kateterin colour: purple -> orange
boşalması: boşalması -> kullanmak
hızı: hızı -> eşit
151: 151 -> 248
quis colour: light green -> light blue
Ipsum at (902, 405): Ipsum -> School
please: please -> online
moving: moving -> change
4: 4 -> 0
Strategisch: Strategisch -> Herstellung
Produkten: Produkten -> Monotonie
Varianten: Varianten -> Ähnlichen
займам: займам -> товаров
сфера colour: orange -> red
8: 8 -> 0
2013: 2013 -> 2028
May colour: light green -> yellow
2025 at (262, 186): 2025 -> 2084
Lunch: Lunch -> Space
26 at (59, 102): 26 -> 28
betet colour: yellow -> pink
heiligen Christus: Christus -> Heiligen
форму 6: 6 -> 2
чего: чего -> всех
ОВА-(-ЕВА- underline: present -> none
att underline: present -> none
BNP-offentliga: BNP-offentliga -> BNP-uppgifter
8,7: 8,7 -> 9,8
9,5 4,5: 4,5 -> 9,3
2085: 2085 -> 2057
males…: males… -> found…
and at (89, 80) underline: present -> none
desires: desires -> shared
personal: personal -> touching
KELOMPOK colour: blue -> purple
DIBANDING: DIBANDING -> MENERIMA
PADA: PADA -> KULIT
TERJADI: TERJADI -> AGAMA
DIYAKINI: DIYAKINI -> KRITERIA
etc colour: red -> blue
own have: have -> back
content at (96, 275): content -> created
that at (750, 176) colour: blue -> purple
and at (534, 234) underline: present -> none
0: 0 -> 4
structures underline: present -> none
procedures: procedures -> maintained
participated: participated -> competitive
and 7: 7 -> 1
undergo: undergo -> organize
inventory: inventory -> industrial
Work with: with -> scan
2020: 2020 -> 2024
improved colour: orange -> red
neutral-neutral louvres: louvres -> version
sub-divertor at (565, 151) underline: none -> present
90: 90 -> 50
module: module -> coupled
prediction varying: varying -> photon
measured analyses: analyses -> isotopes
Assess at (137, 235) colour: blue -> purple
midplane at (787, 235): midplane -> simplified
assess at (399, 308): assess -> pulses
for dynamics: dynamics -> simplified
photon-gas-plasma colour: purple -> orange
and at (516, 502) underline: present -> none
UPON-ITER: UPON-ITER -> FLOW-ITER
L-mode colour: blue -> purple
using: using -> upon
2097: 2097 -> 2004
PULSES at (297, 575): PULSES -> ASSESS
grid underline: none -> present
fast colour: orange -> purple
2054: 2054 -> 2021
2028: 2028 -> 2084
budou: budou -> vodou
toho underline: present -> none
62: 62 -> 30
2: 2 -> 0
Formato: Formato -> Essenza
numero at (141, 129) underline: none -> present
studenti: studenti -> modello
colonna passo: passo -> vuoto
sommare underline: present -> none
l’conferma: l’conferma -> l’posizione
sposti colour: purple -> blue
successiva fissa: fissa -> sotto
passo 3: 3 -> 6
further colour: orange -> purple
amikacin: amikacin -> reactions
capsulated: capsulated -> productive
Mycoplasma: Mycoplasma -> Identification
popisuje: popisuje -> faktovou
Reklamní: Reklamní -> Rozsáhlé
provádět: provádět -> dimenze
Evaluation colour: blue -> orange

● **Your objective**: Return every line of the items above unchanged and in their original order.

● **Exercise solution**:
kateterin colour: purple -> orange
boşalması: boşalması -> kullanmak
hızı: hızı -> eşit
151: 151 -> 248
quis colour: light green -> light blue
Ipsum at (902, 405): Ipsum -> School
please: please -> online
moving: moving -> change
4: 4 -> 0
Strategisch: Strategisch -> Herstellung
Produkten: Produkten -> Monotonie
Varianten: Varianten -> Ähnlichen
займам: займам -> товаров
сфера colour: orange -> red
8: 8 -> 0
2013: 2013 -> 2028
May colour: light green -> yellow
2025 at (262, 186): 2025 -> 2084
Lunch: Lunch -> Space
26 at (59, 102): 26 -> 28
betet colour: yellow -> pink
heiligen Christus: Christus -> Heiligen
форму 6: 6 -> 2
чего: чего -> всех
ОВА-(-ЕВА- underline: present -> none
att underline: present -> none
BNP-offentliga: BNP-offentliga -> BNP-uppgifter
8,7: 8,7 -> 9,8
9,5 4,5: 4,5 -> 9,3
2085: 2085 -> 2057
males…: males… -> found…
and at (89, 80) underline: present -> none
desires: desires -> shared
personal: personal -> touching
KELOMPOK colour: blue -> purple
DIBANDING: DIBANDING -> MENERIMA
PADA: PADA -> KULIT
TERJADI: TERJADI -> AGAMA
DIYAKINI: DIYAKINI -> KRITERIA
etc colour: red -> blue
own have: have -> back
content at (96, 275): content -> created
that at (750, 176) colour: blue -> purple
and at (534, 234) underline: present -> none
0: 0 -> 4
structures underline: present -> none
procedures: procedures -> maintained
participated: participated -> competitive
and 7: 7 -> 1
undergo: undergo -> organize
inventory: inventory -> industrial
Work with: with -> scan
2020: 2020 -> 2024
improved colour: orange -> red
neutral-neutral louvres: louvres -> version
sub-divertor at (565, 151) underline: none -> present
90: 90 -> 50
module: module -> coupled
prediction varying: varying -> photon
measured analyses: analyses -> isotopes
Assess at (137, 235) colour: blue -> purple
midplane at (787, 235): midplane -> simplified
assess at (399, 308): assess -> pulses
for dynamics: dynamics -> simplified
photon-gas-plasma colour: purple -> orange
and at (516, 502) underline: present -> none
UPON-ITER: UPON-ITER -> FLOW-ITER
L-mode colour: blue -> purple
using: using -> upon
2097: 2097 -> 2004
PULSES at (297, 575): PULSES -> ASSESS
grid underline: none -> present
fast colour: orange -> purple
2054: 2054 -> 2021
2028: 2028 -> 2084
budou: budou -> vodou
toho underline: present -> none
62: 62 -> 30
2: 2 -> 0
Formato: Formato -> Essenza
numero at (141, 129) underline: none -> present
studenti: studenti -> modello
colonna passo: passo -> vuoto
sommare underline: present -> none
l’conferma: l’conferma -> l’posizione
sposti colour: purple -> blue
successiva fissa: fissa -> sotto
passo 3: 3 -> 6
further colour: orange -> purple
amikacin: amikacin -> reactions
capsulated: capsulated -> productive
Mycoplasma: Mycoplasma -> Identification
popisuje: popisuje -> faktovou
Reklamní: Reklamní -> Rozsáhlé
provádět: provádět -> dimenze
Evaluation colour: blue -> orange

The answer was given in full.